> Provided material

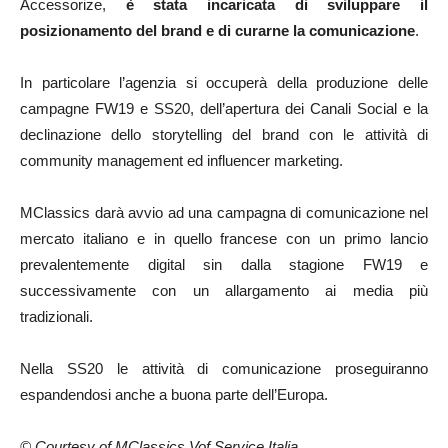
Accessorize,
è stata incaricata di sviluppare il
posizionamento del brand e di curarne la comunicazione
.
In particolare l’agenzia si occuperà della produzione delle
campagne FW19 e SS20, dell’apertura dei Canali Social e la
declinazione dello storytelling del brand con le attività di
community management ed influencer marketing.
MClassics darà avvio ad una campagna di comunicazione nel
mercato italiano e in quello francese con un primo lancio
prevalentemente digital sin dalla stagione FW19 e
successivamente con un allargamento ai media più
tradizionali.
Nella SS20 le attività di comunicazione proseguiranno
espandendosi anche a buona parte dell’Europa.
© Courtesy of MClassics Vof Service Italia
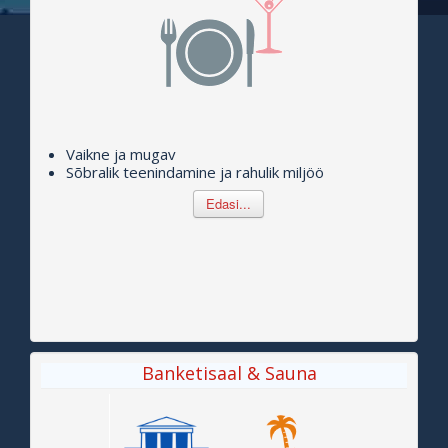
Vaikne ja mugav
Sõbralik teenindamine ja rahulik miljöö
Edasi...
Banketisaal & Sauna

> Assignment
Wherever "comunicazione" appears in a line of the entries, copy that line.

> Reply to the task
posizionamento del brand e di curarne la comunicazione
MClassics darà avvio ad una campagna di comunicazione nel
Nella SS20 le attività di comunicazione proseguiranno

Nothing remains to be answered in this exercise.